Write out the part of the forum thread below from "NaibofTabr@infosec.pub 11 months" up to and including "folktale/embellishment transmission method?", word for word.
┌─ PAGE EXCERPT
And if it’s an forum discussion with a solution to your current technical problem, the link will be dead.
Comment on Is the saying, "The internet's written in ink, not pencil" accurate?
icerunner_origin@startrek.website 11 months ago
It depends, I think. If it’s a scurrilous, untrue rumour about your sexual habits, then it will be preserved indefinitely. If it’s some critical information, that is only published in one place, and you need to cite it for a paper, then it’s either gone or modified beyond recognition.
NaibofTabr@infosec.pub 11 months ago
TheSpermWhale@lemmy.world 11 months ago
I’ve never seen anything more accurate in my life
ALostInquirer@lemm.ee 11 months ago
If it’s some critical information, that is only published in one place, and you need to cite it for a paper, then it’s either gone or modified beyond recognition.
So the critical information may be best preserved if in some way associated with unscrupulous, dubious information? Or in other words, the tried and true folktale/embellishment transmission method?
rikudou@lemmings.world 11 months ago
Yeah, just post something critical online and in the author section write something like “the author likes to masturbate in front of a window during the day while hula dancing” and the critical info will survive the heat death of the universe.
Tangent5280@lemmy.world 11 months ago
Did you know I have a tattoo on my penis? It’s the full text of “New Economist Intelligence Unit Report: Open Banking – Revolution or Evolution?” from Temenos.
icerunner_origin@startrek.website 11 months ago
I hope you also have a t-shirt that says, ‘stop staring at my face, the citation is down here’
otter@lemmy.ca 11 months ago
Sometimes entire journals disappear (or maybe they never existed to begin with)
SomeoneSomewhere@lemmy.nz 11 months ago
Yup. Expect that everything lasts exactly as long as you don’t want it to.
└─
┌─ LISTED RECORDS
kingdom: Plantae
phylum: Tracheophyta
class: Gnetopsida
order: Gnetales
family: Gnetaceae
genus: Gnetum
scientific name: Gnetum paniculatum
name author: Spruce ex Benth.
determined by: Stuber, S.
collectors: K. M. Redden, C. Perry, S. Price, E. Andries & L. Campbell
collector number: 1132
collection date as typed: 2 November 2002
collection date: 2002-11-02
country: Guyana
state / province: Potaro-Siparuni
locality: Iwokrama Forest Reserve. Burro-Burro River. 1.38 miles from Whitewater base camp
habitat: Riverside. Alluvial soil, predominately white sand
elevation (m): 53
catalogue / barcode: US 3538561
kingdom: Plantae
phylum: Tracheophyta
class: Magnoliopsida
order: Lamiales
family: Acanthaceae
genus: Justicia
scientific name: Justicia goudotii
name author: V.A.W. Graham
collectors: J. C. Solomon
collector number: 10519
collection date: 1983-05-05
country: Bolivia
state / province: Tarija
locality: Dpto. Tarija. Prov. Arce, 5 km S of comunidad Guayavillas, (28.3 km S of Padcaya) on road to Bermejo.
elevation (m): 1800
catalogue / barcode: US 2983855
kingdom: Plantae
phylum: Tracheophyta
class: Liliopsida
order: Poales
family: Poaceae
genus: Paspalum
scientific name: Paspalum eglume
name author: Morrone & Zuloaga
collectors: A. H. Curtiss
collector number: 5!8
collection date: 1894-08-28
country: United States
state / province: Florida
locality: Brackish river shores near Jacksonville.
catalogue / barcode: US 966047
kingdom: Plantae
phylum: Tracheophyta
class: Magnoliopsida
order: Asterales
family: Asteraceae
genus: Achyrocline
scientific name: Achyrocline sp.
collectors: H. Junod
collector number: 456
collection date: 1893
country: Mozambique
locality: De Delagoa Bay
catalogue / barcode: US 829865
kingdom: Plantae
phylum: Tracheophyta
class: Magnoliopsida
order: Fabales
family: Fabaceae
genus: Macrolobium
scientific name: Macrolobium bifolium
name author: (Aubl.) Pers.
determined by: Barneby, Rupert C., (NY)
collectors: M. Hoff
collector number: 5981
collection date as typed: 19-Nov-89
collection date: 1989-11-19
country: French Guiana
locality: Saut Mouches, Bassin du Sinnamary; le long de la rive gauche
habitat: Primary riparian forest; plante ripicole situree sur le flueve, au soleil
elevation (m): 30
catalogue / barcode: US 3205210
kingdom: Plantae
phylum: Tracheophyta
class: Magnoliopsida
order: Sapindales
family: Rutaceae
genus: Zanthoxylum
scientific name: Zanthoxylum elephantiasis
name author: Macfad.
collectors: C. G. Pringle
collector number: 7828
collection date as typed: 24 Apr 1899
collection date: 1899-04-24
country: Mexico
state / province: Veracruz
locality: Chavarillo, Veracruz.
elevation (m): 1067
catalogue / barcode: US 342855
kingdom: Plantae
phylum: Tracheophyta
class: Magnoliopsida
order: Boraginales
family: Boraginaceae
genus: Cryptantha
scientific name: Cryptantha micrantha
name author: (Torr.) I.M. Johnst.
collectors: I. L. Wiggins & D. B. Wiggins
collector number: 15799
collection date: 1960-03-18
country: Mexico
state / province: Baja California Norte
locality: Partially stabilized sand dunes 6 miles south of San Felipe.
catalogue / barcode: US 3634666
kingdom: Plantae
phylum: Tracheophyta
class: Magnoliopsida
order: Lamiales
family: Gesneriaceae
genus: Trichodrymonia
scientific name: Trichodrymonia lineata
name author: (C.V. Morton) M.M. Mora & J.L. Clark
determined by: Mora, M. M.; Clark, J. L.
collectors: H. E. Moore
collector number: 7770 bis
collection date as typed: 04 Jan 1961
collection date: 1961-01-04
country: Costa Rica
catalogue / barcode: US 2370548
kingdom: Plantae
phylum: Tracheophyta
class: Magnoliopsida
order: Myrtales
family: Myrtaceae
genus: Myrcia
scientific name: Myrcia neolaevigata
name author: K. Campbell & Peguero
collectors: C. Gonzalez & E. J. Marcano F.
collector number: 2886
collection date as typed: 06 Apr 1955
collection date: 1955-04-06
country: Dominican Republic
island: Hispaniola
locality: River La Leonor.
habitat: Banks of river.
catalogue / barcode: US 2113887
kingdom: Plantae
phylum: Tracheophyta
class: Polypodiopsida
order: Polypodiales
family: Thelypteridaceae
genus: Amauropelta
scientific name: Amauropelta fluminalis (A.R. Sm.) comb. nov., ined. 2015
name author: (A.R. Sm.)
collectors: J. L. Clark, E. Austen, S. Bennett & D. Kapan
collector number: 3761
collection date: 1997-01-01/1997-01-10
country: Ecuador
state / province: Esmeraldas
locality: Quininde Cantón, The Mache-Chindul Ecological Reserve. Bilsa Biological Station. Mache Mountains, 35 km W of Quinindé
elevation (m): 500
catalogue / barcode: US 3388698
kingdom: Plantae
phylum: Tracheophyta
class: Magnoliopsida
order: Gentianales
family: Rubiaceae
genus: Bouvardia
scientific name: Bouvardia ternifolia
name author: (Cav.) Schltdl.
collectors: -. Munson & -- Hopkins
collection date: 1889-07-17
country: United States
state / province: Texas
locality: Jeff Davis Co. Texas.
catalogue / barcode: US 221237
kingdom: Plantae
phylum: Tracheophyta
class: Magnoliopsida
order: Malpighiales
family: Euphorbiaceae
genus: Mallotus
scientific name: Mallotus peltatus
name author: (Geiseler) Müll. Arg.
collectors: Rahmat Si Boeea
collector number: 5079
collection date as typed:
└─
◆ **SOLUTION FOR THIS EXERCISE**
NaibofTabr@infosec.pub 11 months ago
TheSpermWhale@lemmy.world 11 months ago
I’ve never seen anything more accurate in my life
ALostInquirer@lemm.ee 11 months ago
If it’s some critical information, that is only published in one place, and you need to cite it for a paper, then it’s either gone or modified beyond recognition.
So the critical information may be best preserved if in some way associated with unscrupulous, dubious information? Or in other words, the tried and true folktale/embellishment transmission method?